Ce déphasage chromatique dit la rupture entre ce peuple et sa terre, occupée et pillée par des forces étrangères. Les hommes ne paraissent pas voir ce fantôme pigmentaire qui les entoure. Ils sont des exilés dans leur patrie, qui pourtant recèle une beauté surréelle. Le sol semble imbibé de la couleur du sang versé et il la dégorge sous l’oeil du photographe. L’infrarouge permet de voir l’invisible, une sorte d’extralucidité du regard. Développée par Kodak pour l’armée américaine dans les années 1940 afin de déceler des camouflages, cette pellicule a un très fort pouvoir de révélation du spectre de couleurs que l’oeil humain ne peut pas voir. Elle permet à l’artiste de regarder sous la surface des choses (infra) et de comprendre la violence inscrite dans ce paysage. La photographie de guerre connaît ici un développement nouveau et magistral.
Infra, 2010-2011
La série Infra qui est actuellement exposée à la Jack Shainman Gallery à New York, montre l’intégration de rebelles issus du Congrès National de Défense du Peuple (CNDP) au sein de l’Armée Nationale Congolaise.

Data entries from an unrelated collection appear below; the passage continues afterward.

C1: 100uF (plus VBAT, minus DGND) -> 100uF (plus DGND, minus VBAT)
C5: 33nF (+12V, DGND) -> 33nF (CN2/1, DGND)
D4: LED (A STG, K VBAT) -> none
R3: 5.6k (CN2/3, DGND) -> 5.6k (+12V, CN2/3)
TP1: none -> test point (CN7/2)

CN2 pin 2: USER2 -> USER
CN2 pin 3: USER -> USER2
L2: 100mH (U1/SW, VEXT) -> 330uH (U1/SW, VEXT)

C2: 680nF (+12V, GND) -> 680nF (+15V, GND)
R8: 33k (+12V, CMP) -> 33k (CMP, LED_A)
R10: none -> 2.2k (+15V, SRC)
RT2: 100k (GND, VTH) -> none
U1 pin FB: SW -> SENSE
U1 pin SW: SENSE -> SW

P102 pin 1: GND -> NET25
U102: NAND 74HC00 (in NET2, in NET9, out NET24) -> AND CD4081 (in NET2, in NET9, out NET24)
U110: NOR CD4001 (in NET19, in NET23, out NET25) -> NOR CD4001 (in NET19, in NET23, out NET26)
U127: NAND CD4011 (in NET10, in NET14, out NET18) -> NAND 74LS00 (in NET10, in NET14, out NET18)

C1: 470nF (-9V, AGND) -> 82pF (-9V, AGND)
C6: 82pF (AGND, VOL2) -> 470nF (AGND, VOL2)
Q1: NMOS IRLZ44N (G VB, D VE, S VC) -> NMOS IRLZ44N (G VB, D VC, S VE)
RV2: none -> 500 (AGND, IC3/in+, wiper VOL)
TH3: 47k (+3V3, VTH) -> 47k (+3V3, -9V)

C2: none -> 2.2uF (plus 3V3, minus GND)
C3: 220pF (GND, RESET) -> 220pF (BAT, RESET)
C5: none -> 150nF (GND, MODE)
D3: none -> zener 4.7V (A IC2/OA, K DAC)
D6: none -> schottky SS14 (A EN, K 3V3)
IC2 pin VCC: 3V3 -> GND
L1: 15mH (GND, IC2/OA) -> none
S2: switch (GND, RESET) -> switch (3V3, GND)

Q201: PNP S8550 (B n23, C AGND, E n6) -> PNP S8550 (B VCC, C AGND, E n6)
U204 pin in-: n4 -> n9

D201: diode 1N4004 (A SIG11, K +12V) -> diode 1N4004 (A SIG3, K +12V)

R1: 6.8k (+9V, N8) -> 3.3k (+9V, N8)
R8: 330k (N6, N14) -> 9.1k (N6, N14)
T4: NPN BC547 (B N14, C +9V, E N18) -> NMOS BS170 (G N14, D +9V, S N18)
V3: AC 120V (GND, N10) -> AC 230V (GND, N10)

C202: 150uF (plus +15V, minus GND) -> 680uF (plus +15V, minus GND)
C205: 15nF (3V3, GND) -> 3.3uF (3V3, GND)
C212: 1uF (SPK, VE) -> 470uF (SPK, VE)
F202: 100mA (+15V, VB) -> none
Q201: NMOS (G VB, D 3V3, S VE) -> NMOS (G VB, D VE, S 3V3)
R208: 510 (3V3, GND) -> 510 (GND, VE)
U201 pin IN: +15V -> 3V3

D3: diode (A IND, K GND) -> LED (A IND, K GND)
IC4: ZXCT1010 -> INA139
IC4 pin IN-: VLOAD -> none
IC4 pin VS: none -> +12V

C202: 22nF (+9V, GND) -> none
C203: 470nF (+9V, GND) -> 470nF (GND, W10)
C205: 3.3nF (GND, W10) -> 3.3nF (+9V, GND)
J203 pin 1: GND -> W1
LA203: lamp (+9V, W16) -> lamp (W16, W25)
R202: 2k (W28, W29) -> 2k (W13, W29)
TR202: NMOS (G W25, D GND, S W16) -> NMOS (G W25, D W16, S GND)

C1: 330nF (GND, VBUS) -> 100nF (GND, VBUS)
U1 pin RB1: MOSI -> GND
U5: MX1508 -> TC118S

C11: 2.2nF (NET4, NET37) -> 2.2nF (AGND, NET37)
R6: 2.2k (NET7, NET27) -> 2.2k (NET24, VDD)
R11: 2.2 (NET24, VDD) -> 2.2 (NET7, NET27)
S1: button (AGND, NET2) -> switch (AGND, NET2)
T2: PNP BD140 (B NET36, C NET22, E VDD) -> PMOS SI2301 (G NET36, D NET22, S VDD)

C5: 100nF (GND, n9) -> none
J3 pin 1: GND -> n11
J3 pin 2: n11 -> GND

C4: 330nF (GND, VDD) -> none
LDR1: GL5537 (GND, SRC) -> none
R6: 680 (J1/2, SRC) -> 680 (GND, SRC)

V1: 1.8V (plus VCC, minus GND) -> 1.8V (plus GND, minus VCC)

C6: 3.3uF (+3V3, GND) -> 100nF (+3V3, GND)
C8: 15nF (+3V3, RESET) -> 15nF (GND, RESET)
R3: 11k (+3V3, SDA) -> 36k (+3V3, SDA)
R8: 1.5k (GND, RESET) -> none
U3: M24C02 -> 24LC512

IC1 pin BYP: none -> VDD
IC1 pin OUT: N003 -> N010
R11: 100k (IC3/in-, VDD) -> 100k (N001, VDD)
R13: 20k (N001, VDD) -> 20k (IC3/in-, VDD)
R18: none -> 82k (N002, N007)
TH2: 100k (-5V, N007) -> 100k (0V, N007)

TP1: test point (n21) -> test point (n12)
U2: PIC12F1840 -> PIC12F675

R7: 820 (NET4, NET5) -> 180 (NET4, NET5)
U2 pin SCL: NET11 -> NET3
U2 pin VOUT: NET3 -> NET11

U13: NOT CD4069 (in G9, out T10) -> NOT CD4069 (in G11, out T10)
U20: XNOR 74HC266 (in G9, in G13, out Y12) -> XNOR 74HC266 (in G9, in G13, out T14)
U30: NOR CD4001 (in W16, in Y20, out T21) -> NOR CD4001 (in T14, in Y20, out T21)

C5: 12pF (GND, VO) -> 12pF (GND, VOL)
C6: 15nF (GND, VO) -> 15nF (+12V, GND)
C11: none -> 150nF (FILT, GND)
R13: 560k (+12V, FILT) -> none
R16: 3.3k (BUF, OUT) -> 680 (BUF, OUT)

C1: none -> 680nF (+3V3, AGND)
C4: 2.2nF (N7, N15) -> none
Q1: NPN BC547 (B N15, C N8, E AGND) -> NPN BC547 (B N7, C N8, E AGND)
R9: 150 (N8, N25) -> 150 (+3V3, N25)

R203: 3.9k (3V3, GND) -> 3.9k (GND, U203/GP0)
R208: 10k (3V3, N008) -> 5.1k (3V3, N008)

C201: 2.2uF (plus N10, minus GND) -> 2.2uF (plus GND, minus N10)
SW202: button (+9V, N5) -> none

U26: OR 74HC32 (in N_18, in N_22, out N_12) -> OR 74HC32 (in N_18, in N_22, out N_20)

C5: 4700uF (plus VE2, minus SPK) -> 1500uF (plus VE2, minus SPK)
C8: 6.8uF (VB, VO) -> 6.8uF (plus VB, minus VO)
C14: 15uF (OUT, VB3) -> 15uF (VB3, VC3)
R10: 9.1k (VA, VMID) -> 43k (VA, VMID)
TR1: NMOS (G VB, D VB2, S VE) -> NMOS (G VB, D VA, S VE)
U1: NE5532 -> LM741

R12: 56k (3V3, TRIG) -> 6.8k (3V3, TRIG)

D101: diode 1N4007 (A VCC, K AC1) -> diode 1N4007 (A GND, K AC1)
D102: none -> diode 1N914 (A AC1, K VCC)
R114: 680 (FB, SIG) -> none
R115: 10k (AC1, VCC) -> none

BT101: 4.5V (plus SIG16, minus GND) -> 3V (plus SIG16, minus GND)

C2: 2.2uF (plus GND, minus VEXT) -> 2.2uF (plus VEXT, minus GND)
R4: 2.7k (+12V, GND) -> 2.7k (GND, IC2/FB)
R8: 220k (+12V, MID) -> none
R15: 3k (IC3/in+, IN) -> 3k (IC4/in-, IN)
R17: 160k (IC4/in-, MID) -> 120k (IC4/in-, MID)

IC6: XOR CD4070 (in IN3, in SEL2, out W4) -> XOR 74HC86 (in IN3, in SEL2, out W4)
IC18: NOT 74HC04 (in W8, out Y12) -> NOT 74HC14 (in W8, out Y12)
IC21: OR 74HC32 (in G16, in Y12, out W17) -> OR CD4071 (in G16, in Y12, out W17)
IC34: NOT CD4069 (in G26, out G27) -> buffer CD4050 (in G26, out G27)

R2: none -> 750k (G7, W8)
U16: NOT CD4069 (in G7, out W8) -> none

« L’idée de couvrir une histoire révèle la tâche d’un photojournaliste. Le journalisme est extrêmement important quand il s’agit de représenter un conflit. Mais ce n’est pas la seule stratégie disponible. Il y a un éventail de formes d’art au-delà du photojournalisme. Comme ils ne sont pas aussi concrètement instrumentaux que le journalisme, ils nous donnent beaucoup plus d’espace pour respirer. C’est très important parce que le monde est un lieu complexe. »Richard Mosse
The Fall, 2008-2009
Nomads, 2009
Réalisée en Irak en 2009, cette série de clichés intitulée Nomads étale l’expression de la violence que l’on trouve dans ce pays. Le traité est magnifié, les couleurs sont crépusculaires, l’ignoble devient beau. Richard Mosse nous donne à voir des reliquats de vie, des voitures criblées de balles, conséquence directe de l’action américaine en Iraq.